Lost generation

I first read Vera Brittain's Testament of Youth when I was in my mid-twenties. Already I was older than her, when her world was changed unequivocally and forever. By the time I was in my mid-thirties and holidaying for the first time in Italy with my father, many of my memories of the book had faded, though its central themes of the waste that is war, and the loss resulting from it remained.

Recently, in my other life, I've posted up two music blog posts to commemorate the centenary of the Somme (see Songs of Desolation I and II). It therefore seemed an appropriate time to re-read one of the best memoirs of the First World War, and some of Testament of Youth took me completely by surprise. For those who've never come across the book before, it's an early autobiography of Vera Brittain, a middle-class girl, brought up in polite society, in the post-Victorian world of British provincial life.

Vera (who would later become the mother of the politician, Shirley Williams) was an exceptionally bright girl, who rather against the better instincts of her family, passed the entrance exam to Oxford University, in the days before women were allowed degrees, and went up to Somerville College, where she was convinced a glittering career awaited. She had been inspired by women, who influenced by the suffragette cause were convinced that there should be no limits to women's ambition or equal rights in society. Vera had already had a bit of a taste of the innate sexism of society at home, where her musical brother, Edward, who had very little in the way of academic ambition (and far less ability than his sister) was also due to go to Oxford, a move which was fully supported, and indeed expected, by both his parents.

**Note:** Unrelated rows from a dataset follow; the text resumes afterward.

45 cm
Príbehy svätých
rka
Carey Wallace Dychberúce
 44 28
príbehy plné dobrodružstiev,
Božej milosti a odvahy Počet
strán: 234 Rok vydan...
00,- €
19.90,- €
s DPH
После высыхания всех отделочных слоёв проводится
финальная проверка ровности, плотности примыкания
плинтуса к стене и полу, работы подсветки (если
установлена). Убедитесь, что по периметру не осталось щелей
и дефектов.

But then events in Europe moved rapidly, war was declared, and Edward and his friends all joined up. Vera, always close to her brother, and by extension his friends, became their link and support from home. Increasingly alarmed by the way the war was moving, and the letters that she received from the front line, Vera left Somerville and volunteered as a nurse. She nursed initially in London, before moving to Malta, back to London and then to the Western Front. During this time she also fell in love and became engaged to her brother's best friend, Roland. Sadly he was killed, with Vera receiving the news on Christmas Eve - ironically the day before she was due to meet him again having believed that the break in correspondence was due to his travelling home on leave. Devastated she threw herself into her nursing work, with fears for her brother and his surviving friends growing daily.

There's a horrible feeling of inevitability to this memoir, as friend after friend falls at the Front, or is grievously injured. Brittain's world eventually changes forever when her beloved brother is killed in the closing months of the war on the Asiago plateau in Italy, a forgotten front in a bitter war. Having to rebuild her life, Brittain returns to Oxford, where she feels herself to be a survivor from a war that most of her younger contemporaries at Oxford either fail to understand, or are anxious to distance themselves from.

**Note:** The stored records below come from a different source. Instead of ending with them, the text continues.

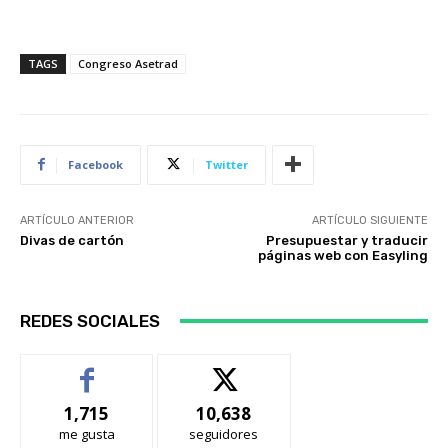
TAGS
Congreso Asetrad
Facebook
Twitter
ARTÍCULO ANTERIOR
ARTÍCULO SIGUIENTE
Divas de cartón
Presupuestar y traducir
páginas web con Easyling
REDES SOCIALES
1,715
10,638
me gusta
seguidores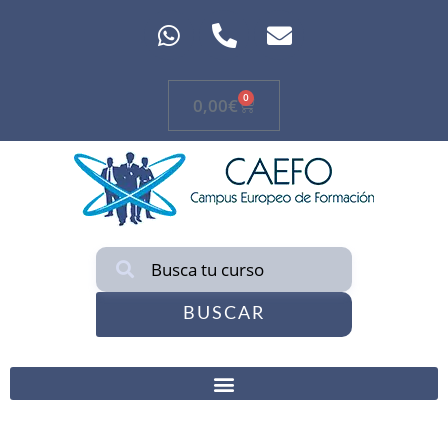
0
0,00
€
BUSCAR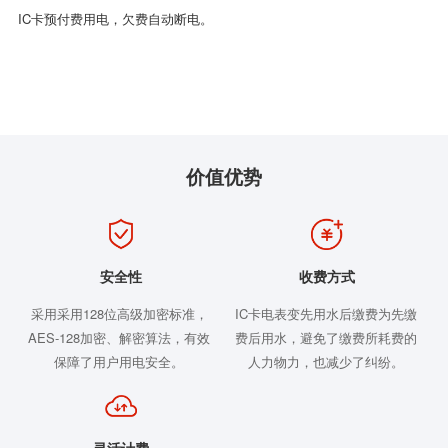
IC卡预付费用电，欠费自动断电。
价值优势
安全性
收费方式
采用采用128位高级加密标准，
IC卡电表变先用水后缴费为先缴
AES-128加密、解密算法，有效
费后用水，避免了缴费所耗费的
保障了用户用电安全。
人力物力，也减少了纠纷。
灵活计费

One of Brittain's slightly older contemporaries at Somerville was Dorothy L. Sayers, one of the first women to receive an Oxford degree. Brittain's writing about her post-war experience made me realise why Sayers' Lord Peter Wimsey can sometimes appear to be on the fringe of society. I think his role as an outsider is not just because of his aristocratic background, but is at least partly due to his own (fictional) survival as a veteran of the First World War.

Through the late 20s, despite the hardships of post-war Germany, and the Depression (there is remarkably little about the Depression in Testament for Youth), Brittain helps to build a more equal post-war society. Women have the vote - although there will be a delay in full emancipation. Sadly this was principally because if women had all been given the vote in 1918, British men would have been outnumbered owing to the fall in the male population because of the First World War. A salutary and truly astonishing statistic.

As Brittain rebuilds her life, she finally finds happiness again, while knowing that her life will never be quite the same. It's a remarkable story of survival and courage - both mental and physical; of the pity of war, and of the liberation of women. Incredibly moving, occasionally exasperating, and an astonishing and very personal glimpse into the social history of one of the most momentous periods of the twentieth century. One that would inevitably have a huge influence on the course of that most turbulent of centuries.

And what does this have to do with my Italian holiday, 10 years after my first reading of Testament of Youth? I remembered the bravery of Vera Brittain, I remembered with searing clarity the deaths of her friends, family and lover. But what I had completely forgotten was where her brother had died. Brittain's account of her quest to find his grave is very simple. No-one is quite sure where the cemetery is, Brittain, in company with a friend, travels to Vicenza (where I had holidayed), and a chance conversation there leads them to the small picturesque town of Bassano, which overlooks the Dolomites, and where they could see the level Asiago plateau, where her brother was killed.

And suddenly I was back in Italy, sitting on a bench on a beautiful July day munching bread and cheese with my Dad, and looking at an astounding view of the Dolomites, quavering blue in the distance, looking towards a level plateau - as it happens (although I didn't know what it was called, and had, in any case, forgotten the connection), it was the Asiago plateau.